Mrs. Cloud, you see, was hampered by being fond of Laura. She missed her, for Laura did not come as often as in the old days: and Laura, as more than Mrs. Cloud had discovered, had her insidious, disconcerting way of becoming indispensable. You tolerated the harmless creature, acknowledging even a pleasant quality in it, as of unobtrusive furniture, and then, one day, when you felt yourself most free, it would turn on you, not a chair, not a table, but a laughing woman, who challenged you, with a twinkle, to try and do without her.
But Mrs. Cloud did not go into that. She only knew that of all possible daughters-in-law she would have objected least to Laura Valentine. For she and Laura had always shared, though they did not know it, their prophetic dread of the Minx, rouged, gilded, and irresistible, who, if they were not extremely careful, would one day carry off Justin and make him miserable.
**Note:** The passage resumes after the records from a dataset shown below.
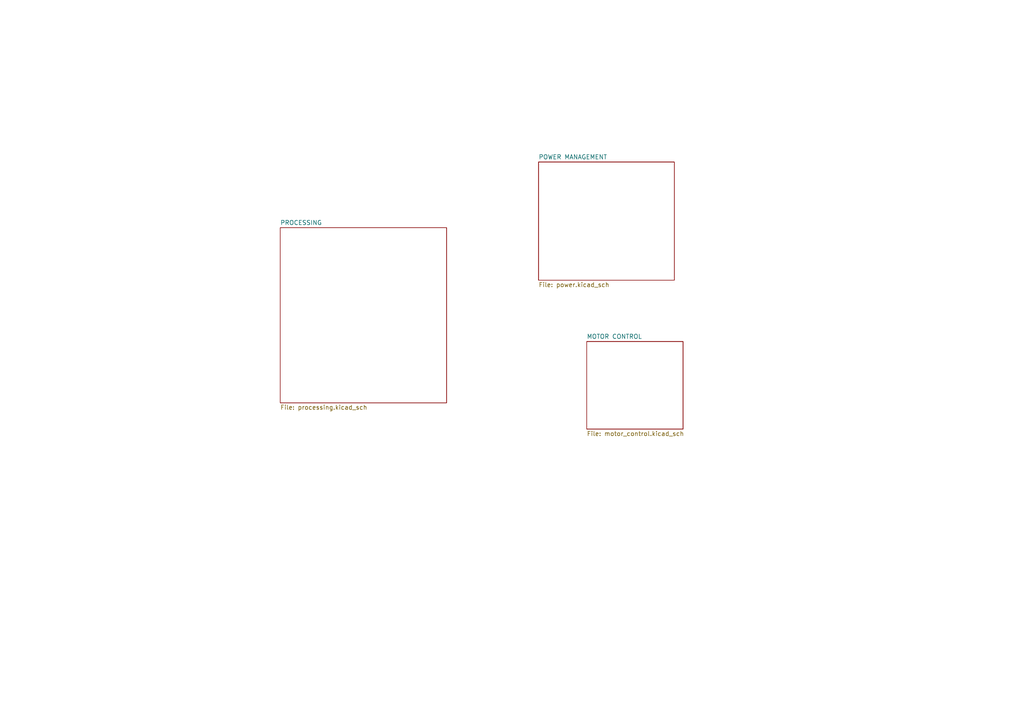
<source format=kicad_sch>
(kicad_sch (version 20230121) (generator eeschema)

  (uuid 27813550-250b-4d55-b1d2-e8a294c4a015)

  (paper "A4")

  (title_block
    (title "URONE")
    (date "2023-07-05")
    (rev "0")
    (company "Udestries")
  )

  


  (sheet (at 81.28 66.04) (size 48.26 50.8) (fields_autoplaced)
    (stroke (width 0.1524) (type solid))
    (fill (color 0 0 0 0.0000))
    (uuid 17696ae5-ad71-4ae4-8864-f3f1747a36dd)
    (property "Sheetname" "PROCESSING" (at 81.28 65.3284 0)
      (effects (font (size 1.27 1.27)) (justify left bottom))
    )
    (property "Sheetfile" "processing.kicad_sch" (at 81.28 117.4246 0)
      (effects (font (size 1.27 1.27)) (justify left top))
    )
    (instances
      (project "drone_07-2023"
        (path "/27813550-250b-4d55-b1d2-e8a294c4a015" (page "2"))
      )
    )
  )

  (sheet (at 170.18 99.06) (size 27.94 25.4) (fields_autoplaced)
    (stroke (width 0.1524) (type solid))
    (fill (color 0 0 0 0.0000))
    (uuid 1a7b1779-d443-4c2c-95d3-2cda24b81218)
    (property "Sheetname" "MOTOR CONTROL" (at 170.18 98.3484 0)
      (effects (font (size 1.27 1.27)) (justify left bottom))
    )
    (property "Sheetfile" "motor_control.kicad_sch" (at 170.18 125.0446 0)
      (effects (font (size 1.27 1.27)) (justify left top))
    )
    (instances
      (project "drone_07-2023"
        (path "/27813550-250b-4d55-b1d2-e8a294c4a015" (page "3"))
      )
    )
  )

  (sheet (at 156.21 46.99) (size 39.37 34.29) (fields_autoplaced)
    (stroke (width 0.1524) (type solid))
    (fill (color 0 0 0 0.0000))
    (uuid eee5e2dd-0165-4980-9fad-aa2d2b073b6d)
    (property "Sheetname" "POWER MANAGEMENT" (at 156.21 46.2784 0)
      (effects (font (size 1.27 1.27)) (justify left bottom))
    )
    (property "Sheetfile" "power.kicad_sch" (at 156.21 81.8646 0)
      (effects (font (size 1.27 1.27)) (justify left top))
    )
    (instances
      (project "drone_07-2023"
        (path "/27813550-250b-4d55-b1d2-e8a294c4a015" (page "4"))
      )
    )
  )

  (sheet_instances
    (path "/" (page "1"))
  )
)

</source>
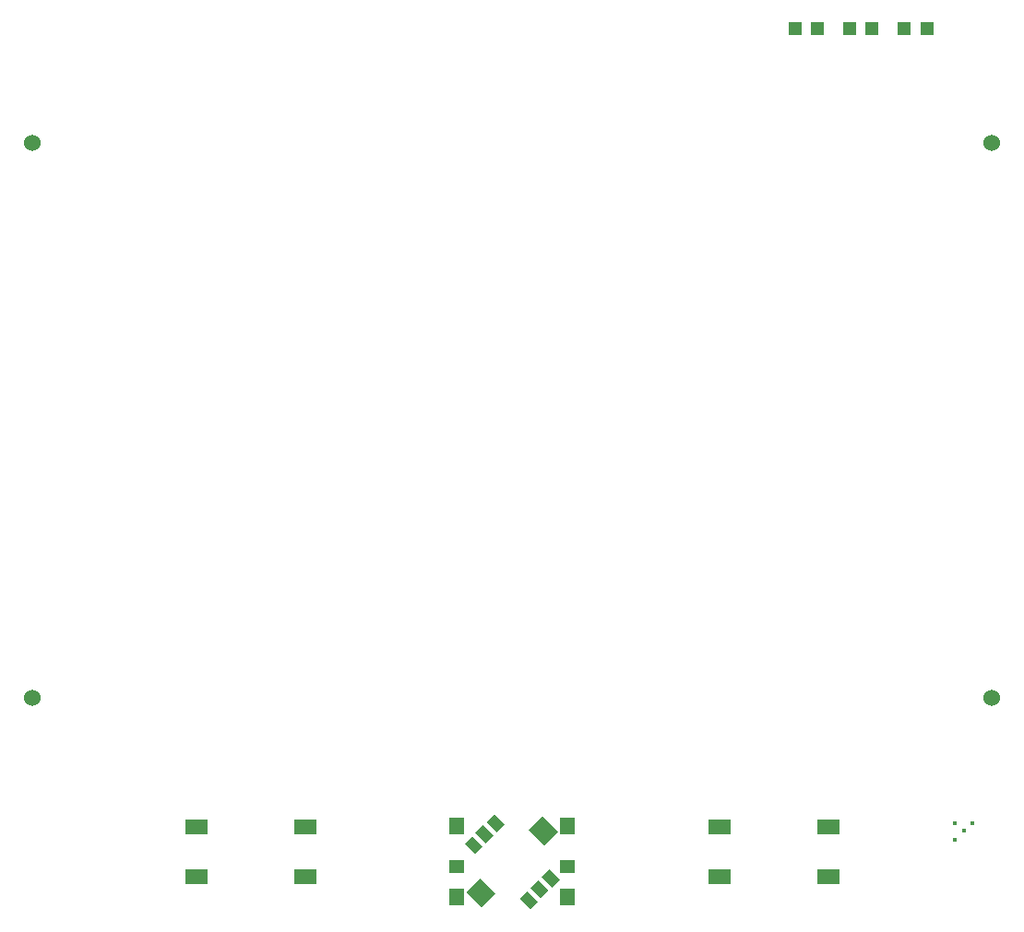
<source format=gbr>
G04 #@! TF.FileFunction,Paste,Top*
%FSLAX46Y46*%
G04 Gerber Fmt 4.6, Leading zero omitted, Abs format (unit mm)*
G04 Created by KiCad (PCBNEW 4.0.7-e2-6376~58~ubuntu16.04.1) date Sat Jul 28 16:41:28 2018*
%MOMM*%
%LPD*%
G01*
G04 APERTURE LIST*
%ADD10C,0.100000*%
%ADD11R,1.198880X1.198880*%
%ADD12R,1.400000X1.500000*%
%ADD13R,1.400000X1.300000*%
%ADD14R,2.100000X1.400000*%
%ADD15C,1.524000*%
%ADD16R,0.300000X0.300000*%
G04 APERTURE END LIST*
D10*
D11*
X128049020Y-60411000D03*
X125950980Y-60411000D03*
D12*
X94900000Y-133675000D03*
X105100000Y-133675000D03*
X94900000Y-140175000D03*
X105100000Y-140175000D03*
D13*
X94900000Y-137375000D03*
X105100000Y-137375000D03*
D14*
X71000000Y-138250000D03*
X71000000Y-133750000D03*
X81000000Y-138250000D03*
X81000000Y-133750000D03*
X119000000Y-138250000D03*
X119000000Y-133750000D03*
X129000000Y-138250000D03*
X129000000Y-133750000D03*
D11*
X133049020Y-60411000D03*
X130950980Y-60411000D03*
X138049020Y-60411000D03*
X135950980Y-60411000D03*
D15*
X144000000Y-70900000D03*
X144000000Y-121900000D03*
X56000000Y-121900000D03*
X56000000Y-70900000D03*
D16*
X140639800Y-134883800D03*
X140639800Y-133359800D03*
X142265400Y-133359800D03*
X141452600Y-134071000D03*
D10*
G36*
X101520079Y-133981307D02*
X102792871Y-132708515D01*
X104207085Y-134122729D01*
X102934293Y-135395521D01*
X101520079Y-133981307D01*
X101520079Y-133981307D01*
G37*
G36*
X95792515Y-139708871D02*
X97065307Y-138436079D01*
X98479521Y-139850293D01*
X97206729Y-141123085D01*
X95792515Y-139708871D01*
X95792515Y-139708871D01*
G37*
G36*
X97648670Y-133256522D02*
X98355776Y-132549416D01*
X99310370Y-133504010D01*
X98603264Y-134211116D01*
X97648670Y-133256522D01*
X97648670Y-133256522D01*
G37*
G36*
X96641043Y-134264149D02*
X97348149Y-133557043D01*
X98302743Y-134511637D01*
X97595637Y-135218743D01*
X96641043Y-134264149D01*
X96641043Y-134264149D01*
G37*
G36*
X95633416Y-135271776D02*
X96340522Y-134564670D01*
X97295116Y-135519264D01*
X96588010Y-136226370D01*
X95633416Y-135271776D01*
X95633416Y-135271776D01*
G37*
G36*
X102704484Y-138312336D02*
X103411590Y-137605230D01*
X104366184Y-138559824D01*
X103659078Y-139266930D01*
X102704484Y-138312336D01*
X102704484Y-138312336D01*
G37*
G36*
X101696857Y-139319963D02*
X102403963Y-138612857D01*
X103358557Y-139567451D01*
X102651451Y-140274557D01*
X101696857Y-139319963D01*
X101696857Y-139319963D01*
G37*
G36*
X100689230Y-140327590D02*
X101396336Y-139620484D01*
X102350930Y-140575078D01*
X101643824Y-141282184D01*
X100689230Y-140327590D01*
X100689230Y-140327590D01*
G37*
M02*

</source>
Justin’s deportment at garden-parties, his invincible indifference to musical comedies and mixed tennis, might reassure them momentarily, but they never really believed that he could be trusted by himself. And now he was in uniform——For they knew, the worldly twain, cynically they knew What Women Were! There was that girl, for instance, that much advertised friend of Rhoda’s—with the ear-rings—who had openly announced herself as dying to meet Captain Cloud. Hussy! Impassive Laura, handing tea-cakes, had been so grateful to Mrs. Cloud for sniffing.
But then, in spite of their differences, Mrs. Cloud and Laura always did understand each other.
Laura said good-bye at last, and went away, leaving Mrs. Cloud in a happy fever of activity, bewildering herself with Bradshaw, interviewing the coachman, and in defiance of her half a dozen servants, airing sheets at the drawing-room fire. Master Justin—Captain Cloud, I mean—is coming home!